Karachi, July 7 – Another night of violence blamed on political and ethnic tensions in Pakistan’s biggest city Karachi killed at least 24 people, officials said Wednesday.
Feelings are running high between the Muttahida Qaumi Movement (MQM) and Awami National Party (ANP), which represent different ethnic communities and straddle volatile political fault lines.
Killings have been blamed on their loyalists.
“We have got reports that at least 24 people have fallen victim to targeted killings since Tuesday evening,” Sharfuddin Memon, an official of the southern Sindh province’s home ministry, told AFP.
He said the police had arrested 12 men with guns and ammunitions for alleged involvement in the targeted killings.
A police surgeon, Hamid Parhiar, said city hospitals had received the bodies of 15 victims.
A security official said tensions in the city’s western Orangi and Qasba neighborhoods, where gunmen were still opening fire intermittently, had left streets deserted and markets closed.
“Police and paramilitary troops are on the patrol in the troubled neighborhoods to avert further violence,” Memon said.

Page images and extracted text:
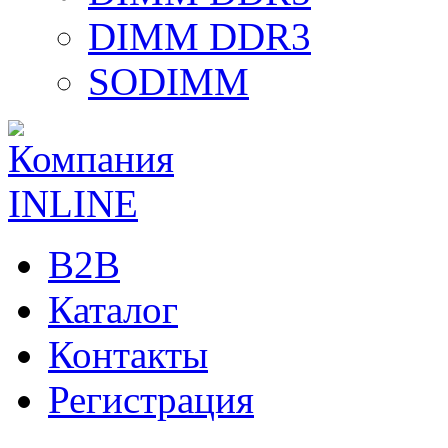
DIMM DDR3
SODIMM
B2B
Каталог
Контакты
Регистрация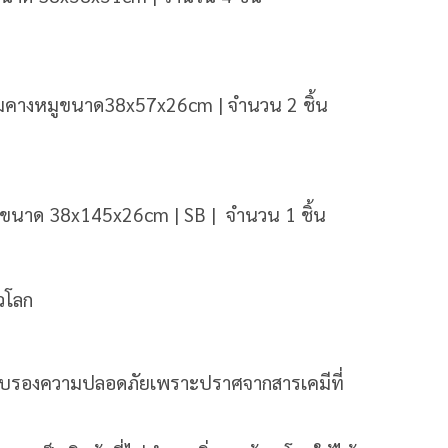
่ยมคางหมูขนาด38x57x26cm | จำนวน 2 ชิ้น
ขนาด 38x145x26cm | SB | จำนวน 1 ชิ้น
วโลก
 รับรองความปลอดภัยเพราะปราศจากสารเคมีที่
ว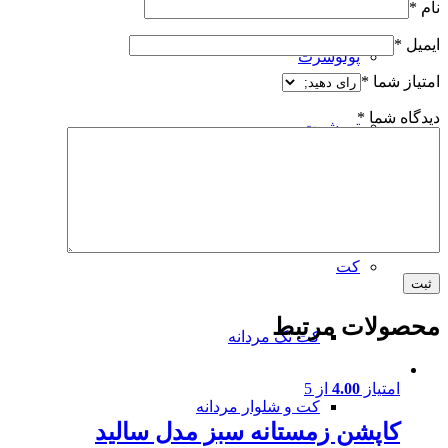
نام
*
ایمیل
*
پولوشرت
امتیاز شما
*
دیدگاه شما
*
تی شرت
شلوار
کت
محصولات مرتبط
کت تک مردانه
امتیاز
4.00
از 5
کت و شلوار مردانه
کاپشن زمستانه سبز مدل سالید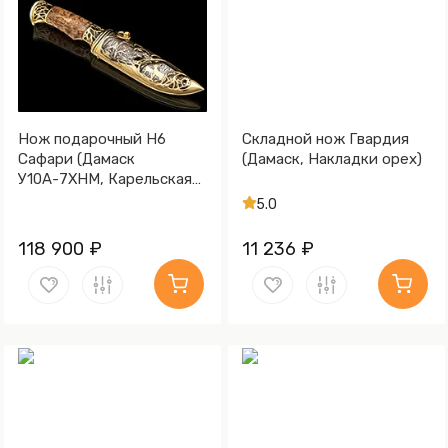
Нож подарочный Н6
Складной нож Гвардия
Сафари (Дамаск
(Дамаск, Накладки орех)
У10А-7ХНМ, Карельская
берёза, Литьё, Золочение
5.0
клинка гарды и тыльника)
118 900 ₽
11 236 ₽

ACTION ITEM A: Using the Karachi news report, decide whether each statement agrees with it: (i) Police arrested 12 armed men suspected of taking part in the killings. (ii) City hospitals received the bodies of 24 victims. (iii) Markets in the Orangi and Qasba neighborhoods were closed. For each, give yes or no and quote the deciding words.
ACTION ITEM B:
Answer these questions from the Karachi news report:
(i) Which province's home ministry does Sharfuddin Memon work for?
(ii) What position does Hamid Parhiar hold?
(iii) Which two neighborhoods in western Karachi are named as tense?
ACTION ITEM C: Continue the Karachi news report from its final line.

ANSWER AREA A:
(i) Yes: "the police had arrested 12 men with guns and ammunitions for alleged involvement in the targeted killings"
(ii) No: "city hospitals had received the bodies of 15 victims"
(iii) Yes: "had left streets deserted and markets closed"

ANSWER AREA B:
(i) Sindh
(ii) Police surgeon
(iii) Orangi and Qasba

ANSWER AREA C:
The police said five of the bodies were found on a bus in eastern Gulshan-e-Iqbal neighbourhood.
“We saw a bus parked suspiciously along a street and found bodies of five people — all shot dead — inside. Their identities are still unknown,” police official Mohammad Hashim said.
Both the rival political parties claim the dead included their activists and supporters.
The Human Rights Commission of Pakistan says 490 people were killed in targeted killings in the first half of this year. Last year, 748 people were killed. The figure for 2009 was 272.
Karachi is also plagued by sectarian killings, crime and kidnappings.
The MQM recently quit the Pakistan People’s Party-led coalitions that rule both Sindh, of which Karachi is the capital, and the federal government. ANP is still a coalition partner.